In June 2023 it was announced that Grand Central would be leasing two Class 221 units (numbers 221142 and 221143) for use on services between London King's Cross and Bradford.

===Current fleet===

| Family | Class | Image | Type | Top speed |  | Number | Carriages | Routes operated | Built |
| mph | km/h |
| Alstom Coradia 1000 | 180 Adelante |  | DMU | 125 | 200 | 10 | 5 | London King's Cross – Sunderland / Bradford Interchange | 2000–2001 |
| Bombardier Voyager | 221 Super Voyager |  | DEMU | 2 | 5 | London King's Cross - Bradford Interchange | 2001–2002 |

===Future fleet===
In April 2025, Grand Central announced that it had ordered nine 5-car trains from Hitachi Rail. These trains would be able to run on overhead lines, battery or diesel and were to be introduced in 2028. They will entirely replace the Class 180s and Class 221s in the Grand Central fleet and increase the numbers of seats by 20%.
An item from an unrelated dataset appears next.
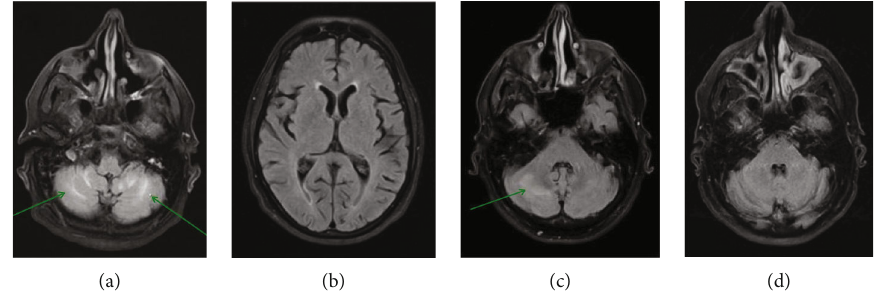
Figure 2: T2-FLAIR Magnetic Resonance Imaging (MRI) brain with contrast demonstrating (a) symmetric T2-hyperintensity of the cerebellum on initial case presentation, (b) representative image demonstrating lack of cerebral involvement during initial case presentation, (c) subsequent 2-week follow-up MRI demonstrating resolving T2-hyperintensity in the cerebellum, and (d) complete resolution of cerebellar T2-hyperintensity 6 months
| Family | Class | Type | Top speed |  | Number | Carriages | Seats | Expected delivery |
| mph | km/h |
| Hitachi AT300 | 820 | Tri-mode | TBA | TBA | 9 | 5 | TBA | 2028 |

===Cancelled fleet===
Grand Central were to procure sets for services between Blackpool North and London Euston, made up of six Mark 4 coaches hauled by a Class 90 locomotive, and tailed by a driving van trailer, however these were returned off-lease due to the cancellation of the route. The rolling stock had already been overhauled and training runs had commenced before the service was cancelled in September 2020.

Class: Image; Type; Top speed; Number; Carriages
mph: km/h
90: Electric locomotive; 110; 177; 5; 2 + 6
Mark 4: Passenger carriage; 140; 225; 30
Driving Van Trailer: Driving Van Trailer; 5

===Past fleet===

Class: Image; Type; Top speed; Carriages; Qty.; Routes operated; Built; Withdrawn
mph: km/h
InterCity 125 trains (HSTs)
43: Diesel locomotive; 125; 201; 6; 6; London King's Cross – Sunderland; 1976-82; 2017
Mark 3: Passenger carriage; 18

==Depots==

Grand Central's fleet is maintained at Tyne Yard and Crofton depots. Between the 2011 Arriva takeover and the fleet's retirement in 2017, heavy maintenance on the InterCity 125 was performed at Arriva TrainCare, Crewe.